Busisiwe Dalingawo said the women in the community felt obliged to provide a helping hand after noticing an increase in those who went to bed on an empty stomach.

“That was when we decided to have this feeding garden. Everyone who is feeling hungry comes here during lunch to have fresh and healthy vegetables. We even give something to take home to those who have nothing,” she said.

Nomfundo Yaso explained that there is always the need for people, especially locals, to be taught benefits of planting their own gardens. She said people don’t know that their grandparents grew up eating fresh food they cultivated themselves.

“Fully grown vegetables make an immune system strong. It makes a person stay healthy, not disease-prone like us nowadays. The benefits of planting is that you eat fresh food and that is what we are encouraging,” Yaso said.

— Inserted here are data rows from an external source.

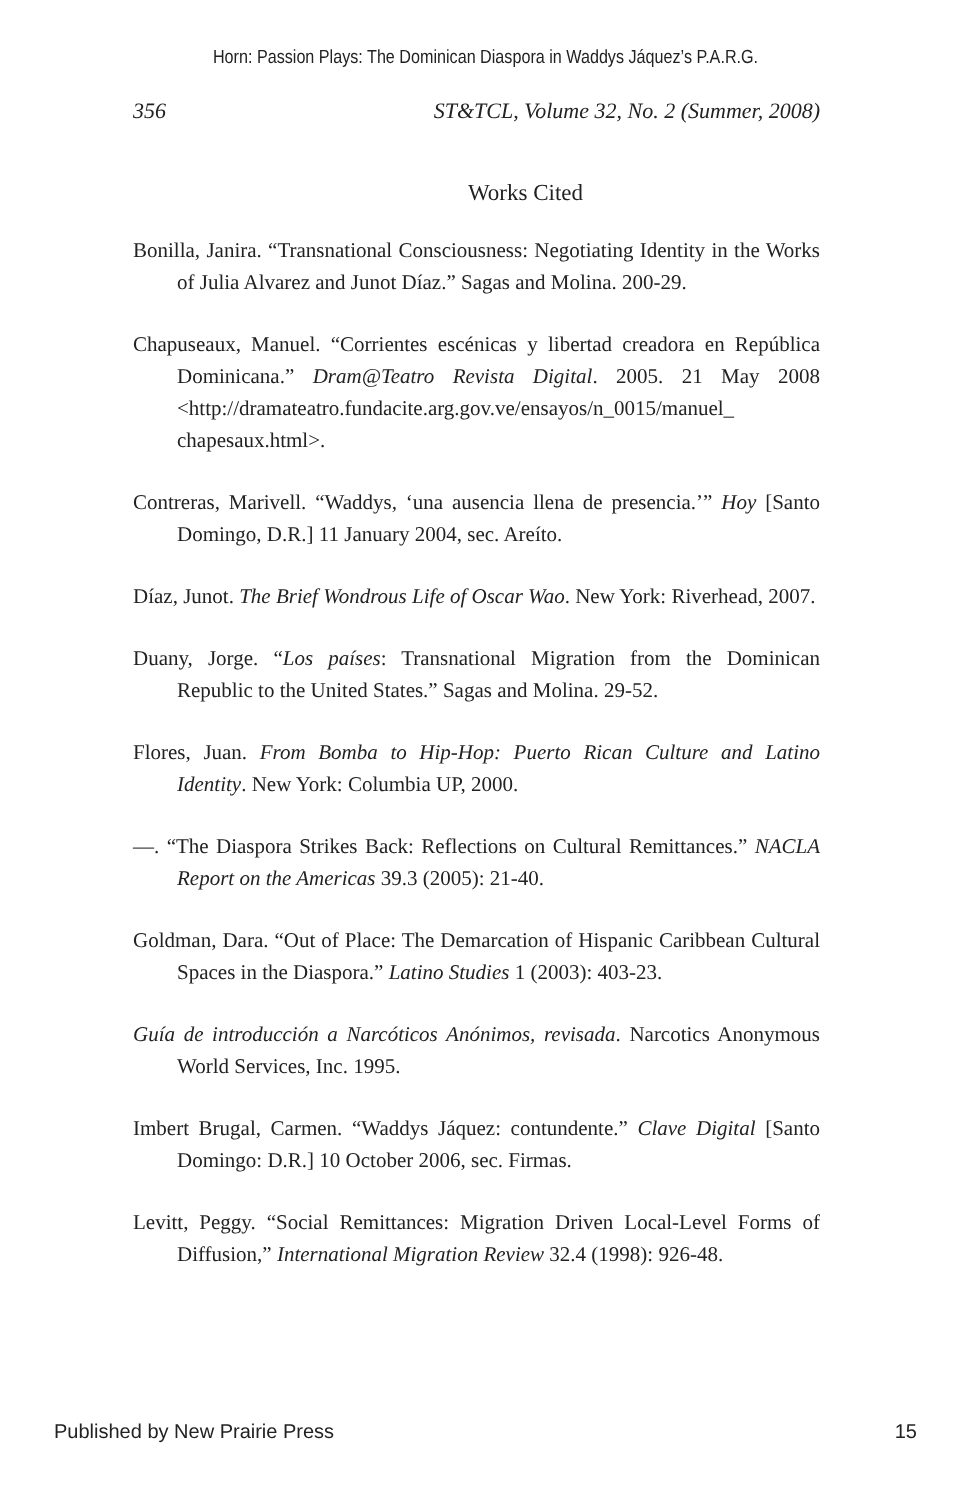Horn: Passion Plays: The Dominican Diaspora in Waddys Jáquez’s P.A.R.G.
356 ST&TCL, Volume 32, No. 2 (Summer, 2008)
Works Cited
Bonilla, Janira. “Transnational Consciousness: Negotiating Identity in the Works of Julia Alvarez and Junot Díaz.” Sagas and Molina. 200-29.
Chapuseaux, Manuel. “Corrientes escénicas y libertad creadora en República Dominicana.” Dram@Teatro Revista Digital. 2005. 21 May 2008 <http://dramateatro.fundacite.arg.gov.ve/ensayos/n_0015/manuel_ chapesaux.html>.
Contreras, Marivell. “Waddys, ‘una ausencia llena de presencia.’” Hoy [Santo Domingo, D.R.] 11 January 2004, sec. Areíto.
Díaz, Junot. The Brief Wondrous Life of Oscar Wao. New York: Riverhead, 2007.
Duany, Jorge. “Los países: Transnational Migration from the Dominican Republic to the United States.” Sagas and Molina. 29-52.
Flores, Juan. From Bomba to Hip-Hop: Puerto Rican Culture and Latino Identity. New York: Columbia UP, 2000.
—. “The Diaspora Strikes Back: Reflections on Cultural Remittances.” NACLA Report on the Americas 39.3 (2005): 21-40.
Goldman, Dara. “Out of Place: The Demarcation of Hispanic Caribbean Cultural Spaces in the Diaspora.” Latino Studies 1 (2003): 403-23.
Guía de introducción a Narcóticos Anónimos, revisada. Narcotics Anonymous World Services, Inc. 1995.
Imbert Brugal, Carmen. “Waddys Jáquez: contundente.” Clave Digital [Santo Domingo: D.R.] 10 October 2006, sec. Firmas.
Levitt, Peggy. “Social Remittances: Migration Driven Local-Level Forms of Diffusion,” International Migration Review 32.4 (1998): 926-48.
Published by New Prairie Press 15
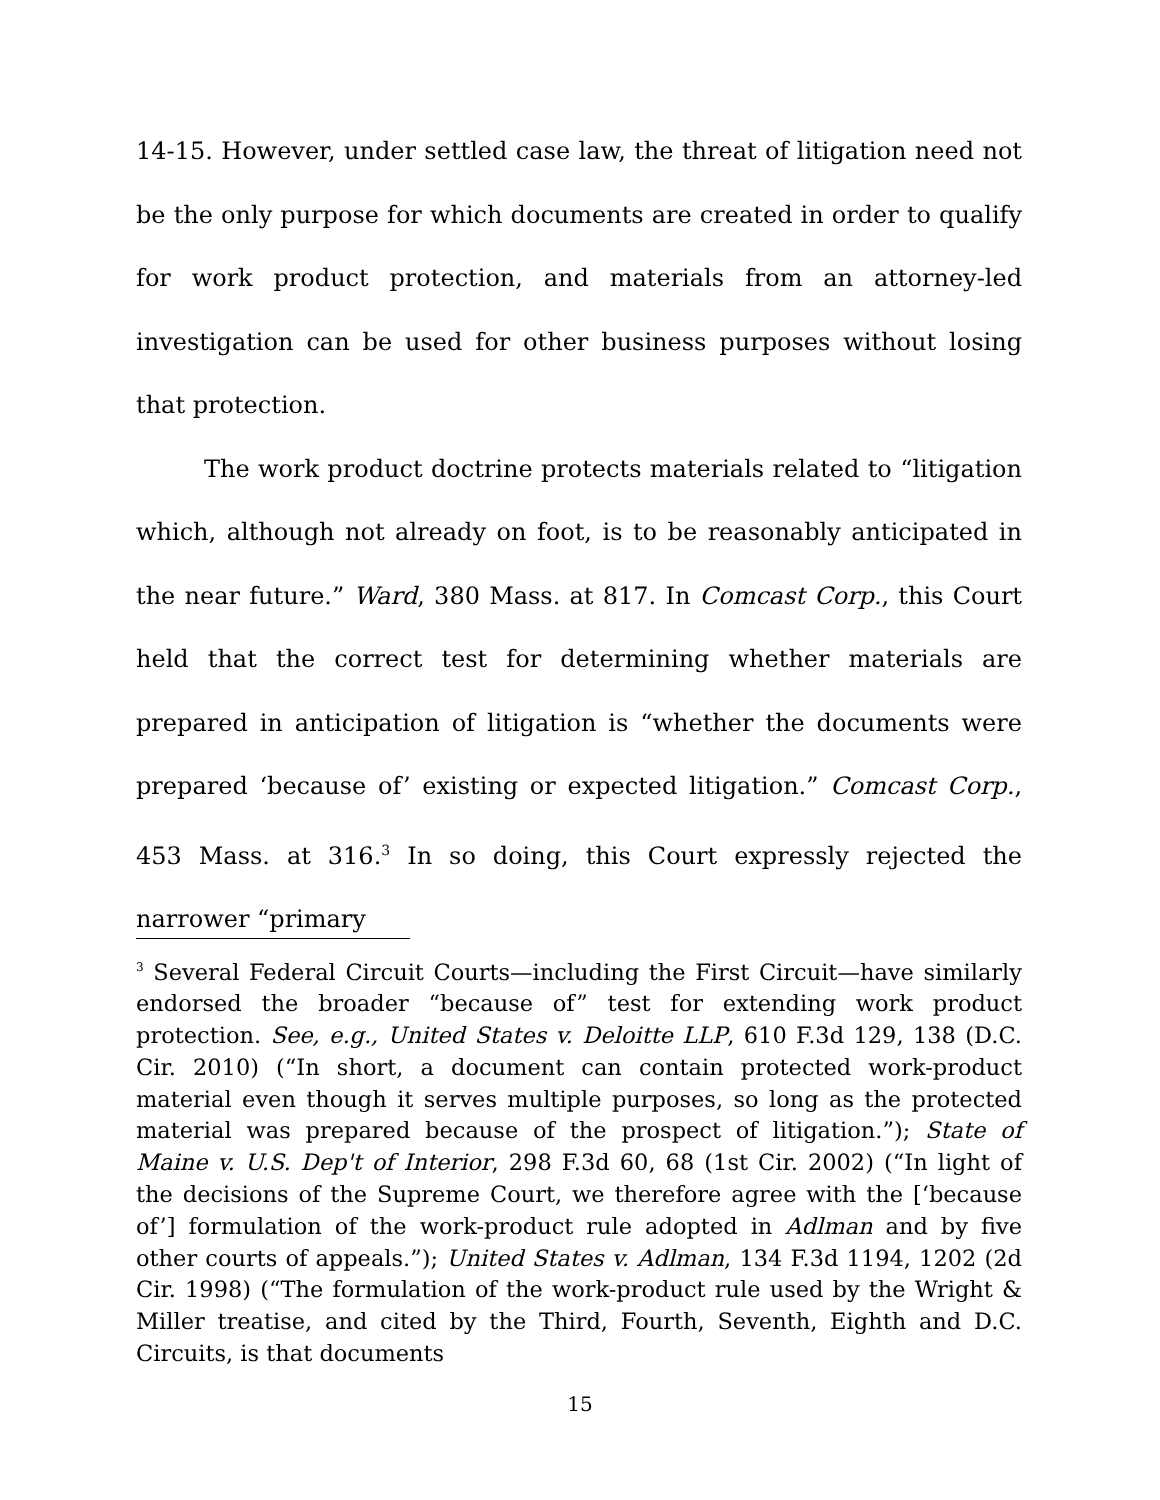14-15. However, under settled case law, the threat of litigation need not be the only purpose for which documents are created in order to qualify for work product protection, and materials from an attorney-led investigation can be used for other business purposes without losing that protection.
The work product doctrine protects materials related to “litigation which, although not already on foot, is to be reasonably anticipated in the near future.” Ward, 380 Mass. at 817. In Comcast Corp., this Court held that the correct test for determining whether materials are prepared in anticipation of litigation is “whether the documents were prepared ‘because of’ existing or expected litigation.” Comcast Corp., 453 Mass. at 316.<sup>3</sup> In so doing, this Court expressly rejected the narrower “primary
<sup>3</sup> Several Federal Circuit Courts—including the First Circuit—have similarly endorsed the broader “because of” test for extending work product protection. See, e.g., United States v. Deloitte LLP, 610 F.3d 129, 138 (D.C. Cir. 2010) (“In short, a document can contain protected work-product material even though it serves multiple purposes, so long as the protected material was prepared because of the prospect of litigation.”); State of Maine v. U.S. Dep't of Interior, 298 F.3d 60, 68 (1st Cir. 2002) (“In light of the decisions of the Supreme Court, we therefore agree with the [‘because of’] formulation of the work-product rule adopted in Adlman and by five other courts of appeals.”); United States v. Adlman, 134 F.3d 1194, 1202 (2d Cir. 1998) (“The formulation of the work-product rule used by the Wright & Miller treatise, and cited by the Third, Fourth, Seventh, Eighth and D.C. Circuits, is that documents
15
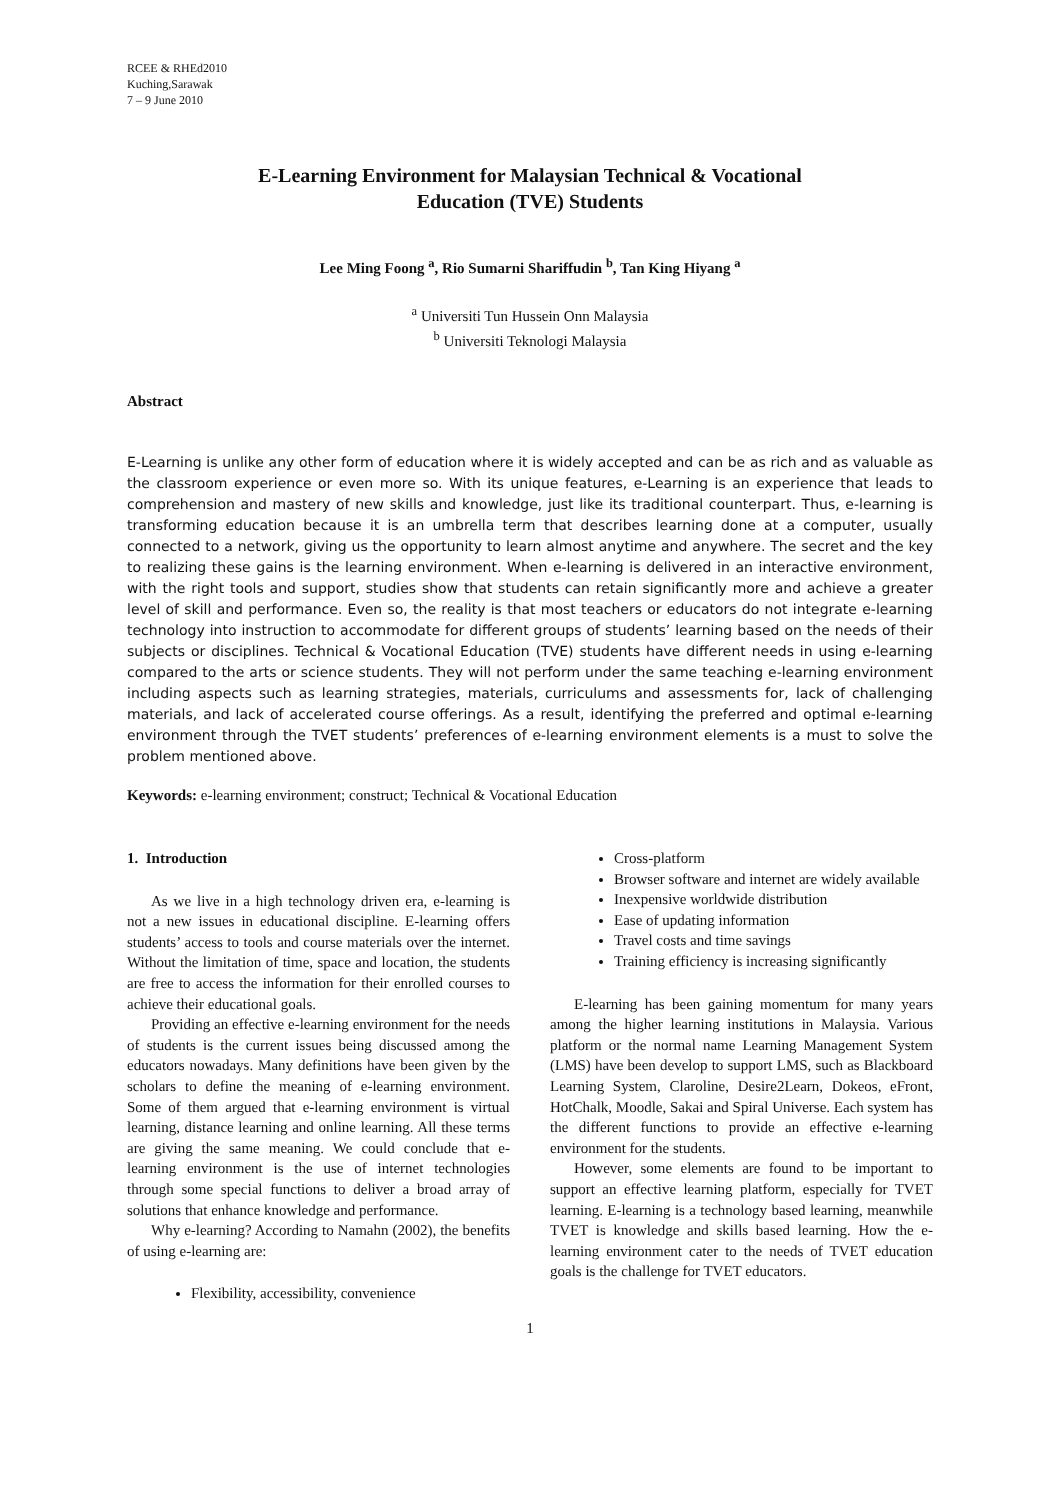RCEE & RHEd2010
Kuching,Sarawak
7 – 9 June 2010
E-Learning Environment for Malaysian Technical & Vocational
Education (TVE) Students
Lee Ming Foong <sup>a</sup>, Rio Sumarni Shariffudin <sup>b</sup>, Tan King Hiyang <sup>a</sup>
<sup>a</sup> Universiti Tun Hussein Onn Malaysia
<sup>b</sup> Universiti Teknologi Malaysia
Abstract
E-Learning is unlike any other form of education where it is widely accepted and can be as rich and as valuable as the classroom experience or even more so. With its unique features, e-Learning is an experience that leads to comprehension and mastery of new skills and knowledge, just like its traditional counterpart. Thus, e-learning is transforming education because it is an umbrella term that describes learning done at a computer, usually connected to a network, giving us the opportunity to learn almost anytime and anywhere. The secret and the key to realizing these gains is the learning environment. When e-learning is delivered in an interactive environment, with the right tools and support, studies show that students can retain significantly more and achieve a greater level of skill and performance. Even so, the reality is that most teachers or educators do not integrate e-learning technology into instruction to accommodate for different groups of students’ learning based on the needs of their subjects or disciplines. Technical & Vocational Education (TVE) students have different needs in using e-learning compared to the arts or science students. They will not perform under the same teaching e-learning environment including aspects such as learning strategies, materials, curriculums and assessments for, lack of challenging materials, and lack of accelerated course offerings. As a result, identifying the preferred and optimal e-learning environment through the TVET students’ preferences of e-learning environment elements is a must to solve the problem mentioned above.
Keywords: e-learning environment; construct; Technical & Vocational Education
1. Introduction
As we live in a high technology driven era, e-learning is not a new issues in educational discipline. E-learning offers students’ access to tools and course materials over the internet. Without the limitation of time, space and location, the students are free to access the information for their enrolled courses to achieve their educational goals.
Providing an effective e-learning environment for the needs of students is the current issues being discussed among the educators nowadays. Many definitions have been given by the scholars to define the meaning of e-learning environment. Some of them argued that e-learning environment is virtual learning, distance learning and online learning. All these terms are giving the same meaning. We could conclude that e-learning environment is the use of internet technologies through some special functions to deliver a broad array of solutions that enhance knowledge and performance.
Why e-learning? According to Namahn (2002), the benefits of using e-learning are:
Flexibility, accessibility, convenience
Cross-platform
Browser software and internet are widely available
Inexpensive worldwide distribution
Ease of updating information
Travel costs and time savings
Training efficiency is increasing significantly
E-learning has been gaining momentum for many years among the higher learning institutions in Malaysia. Various platform or the normal name Learning Management System (LMS) have been develop to support LMS, such as Blackboard Learning System, Claroline, Desire2Learn, Dokeos, eFront, HotChalk, Moodle, Sakai and Spiral Universe. Each system has the different functions to provide an effective e-learning environment for the students.
However, some elements are found to be important to support an effective learning platform, especially for TVET learning. E-learning is a technology based learning, meanwhile TVET is knowledge and skills based learning. How the e-learning environment cater to the needs of TVET education goals is the challenge for TVET educators.
1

The women said that maintaining a garden requires the knowledge of which vegetables are suitable for each season, as well as the type of soil and manure required for a particular vegetable.

“A spinach does not need more compost because it takes only six weeks to get ripe. Therefore, more compost will kill it. You can use more of it in beetroot as it takes 10 weeks,” they explained.

Yaso said their garden is a testimony to that anyone can plant anywhere. “A lack of space is not an excuse.”